De même, une attaque coordonnée de plusieurs centaines de missiles balistiques de portée moyenne pourrait mettre la défense de « David’s Sling » à rude épreuve, tandis que plusieurs dizaines de missiles balistiques de longue portée pourraient soumettre les systèmes « Arrow 2 » et « Arrow 3 », ainsi que le THAAD, à une pression considérable.
Un trident d’Iran
En vérité, les missiles iraniens sont bien plus que suffisants pour causer des dommages significatifs à Israël si Téhéran décide d’agir. Le régime islamique a compris très tôt qu’il ne pourra jamais surpasser ses adversaires en termes de puissance militaire, en raison des contraintes qui pèsent sur lui et de la nature même de ces adversaires. Ainsi, il est suffisant d’être capable de les dissuader ou de leur infliger de lourds dégâts si la dissuasion échoue.
Ce raisonnement est conforme à ce qu’a déclaré Peter Zimmerman, un professeur de physique nucléaire, dans un article publié en 1994, où il affirmait que des pays comme l’Iran n’ont pas besoin d’une « médaille d’or » en technologie militaire pour être efficaces et prêts à affronter leurs ennemis.

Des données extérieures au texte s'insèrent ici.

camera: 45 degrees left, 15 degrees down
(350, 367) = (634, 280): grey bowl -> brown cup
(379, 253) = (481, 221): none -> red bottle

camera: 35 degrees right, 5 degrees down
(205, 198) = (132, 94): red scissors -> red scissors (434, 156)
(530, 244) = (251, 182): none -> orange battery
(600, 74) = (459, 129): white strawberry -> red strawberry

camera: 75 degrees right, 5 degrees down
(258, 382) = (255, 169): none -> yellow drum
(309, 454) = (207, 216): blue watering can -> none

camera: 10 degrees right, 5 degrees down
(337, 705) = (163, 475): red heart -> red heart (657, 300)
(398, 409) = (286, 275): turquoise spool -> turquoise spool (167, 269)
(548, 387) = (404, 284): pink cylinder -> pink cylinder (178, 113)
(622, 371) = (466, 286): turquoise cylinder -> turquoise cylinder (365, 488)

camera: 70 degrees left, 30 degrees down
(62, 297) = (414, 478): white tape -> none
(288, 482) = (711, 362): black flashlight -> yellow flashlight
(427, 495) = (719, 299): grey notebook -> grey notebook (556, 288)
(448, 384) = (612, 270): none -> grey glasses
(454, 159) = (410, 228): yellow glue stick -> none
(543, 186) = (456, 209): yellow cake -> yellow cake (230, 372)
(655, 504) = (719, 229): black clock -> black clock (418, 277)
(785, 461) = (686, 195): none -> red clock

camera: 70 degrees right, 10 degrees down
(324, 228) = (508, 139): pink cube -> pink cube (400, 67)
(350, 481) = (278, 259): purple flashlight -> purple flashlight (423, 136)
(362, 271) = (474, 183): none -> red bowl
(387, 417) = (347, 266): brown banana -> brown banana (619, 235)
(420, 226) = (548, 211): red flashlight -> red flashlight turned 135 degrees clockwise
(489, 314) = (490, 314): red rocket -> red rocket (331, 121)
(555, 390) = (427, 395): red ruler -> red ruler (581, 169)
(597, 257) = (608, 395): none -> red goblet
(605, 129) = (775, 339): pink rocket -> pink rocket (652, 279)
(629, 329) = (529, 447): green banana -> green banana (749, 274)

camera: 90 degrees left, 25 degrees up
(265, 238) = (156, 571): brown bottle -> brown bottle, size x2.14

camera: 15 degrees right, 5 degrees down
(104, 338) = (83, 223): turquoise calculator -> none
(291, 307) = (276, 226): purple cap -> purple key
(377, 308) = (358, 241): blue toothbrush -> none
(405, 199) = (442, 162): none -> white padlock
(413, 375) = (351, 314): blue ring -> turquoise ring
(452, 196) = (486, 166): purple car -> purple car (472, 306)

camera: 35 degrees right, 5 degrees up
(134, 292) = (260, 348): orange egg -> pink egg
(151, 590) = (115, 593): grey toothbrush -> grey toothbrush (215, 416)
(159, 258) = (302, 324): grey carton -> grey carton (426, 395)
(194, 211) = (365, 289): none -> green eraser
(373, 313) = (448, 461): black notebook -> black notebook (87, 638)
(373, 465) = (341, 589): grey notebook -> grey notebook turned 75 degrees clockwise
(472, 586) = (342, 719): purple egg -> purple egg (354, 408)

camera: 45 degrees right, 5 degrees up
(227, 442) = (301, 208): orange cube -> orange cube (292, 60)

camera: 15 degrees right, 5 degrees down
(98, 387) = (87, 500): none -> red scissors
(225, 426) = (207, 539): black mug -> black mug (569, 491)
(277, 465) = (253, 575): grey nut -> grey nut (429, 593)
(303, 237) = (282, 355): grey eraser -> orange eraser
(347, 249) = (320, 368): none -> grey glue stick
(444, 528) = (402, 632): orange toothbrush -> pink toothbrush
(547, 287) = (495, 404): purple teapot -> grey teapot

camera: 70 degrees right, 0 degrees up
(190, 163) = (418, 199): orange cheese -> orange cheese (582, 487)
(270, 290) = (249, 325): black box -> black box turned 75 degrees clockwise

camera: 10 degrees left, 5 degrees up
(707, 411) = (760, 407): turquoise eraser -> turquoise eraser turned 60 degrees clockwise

Parfois, une technologie de « médaille de bronze » est plus que suffisante.
Ce que Zimmerman veut dire, c’est qu’il est possible d’adapter la technologie militaire de telle sorte que des armes moins précises deviennent plus efficaces. Par exemple, l’Iran développe trois systèmes d’armement offensifs, à savoir les missiles balistiques, les drones de combat, et les missiles de croisière terrestres qui volent à basse altitude pour éviter les radars.
Missiles hypersoniques
En plus du développement de missiles divers, de la saturation, et de la diversification des frappes, l’Iran renforce sa capacité à percer les défenses aériennes multi-couches en développant des missiles hypersoniques. En novembre 2022, l’Iran a annoncé qu’il avait développé son premier missile hypersonique, rejoignant ainsi un club restreint qui ne comprend que les États-Unis, la Russie et la Chine. En juin 2023, l’Iran a dévoilé son missile hypersonique, nommé « Fattah », avec une portée de 1400 kilomètres, suffisant pour frapper des objectifs en Israël.
Les missiles hypersoniques sont définis comme ceux capables de dépasser cinq fois la vitesse du son. En plus de leur grande vitesse, ils peuvent manœuvrer au cours de leur trajectoire en changeant de direction à des altitudes basses, ce qui complique la détection par les radars. Le temps d’alerte des systèmes de défense est donc extrêmement court, laissant peu de temps pour la réaction.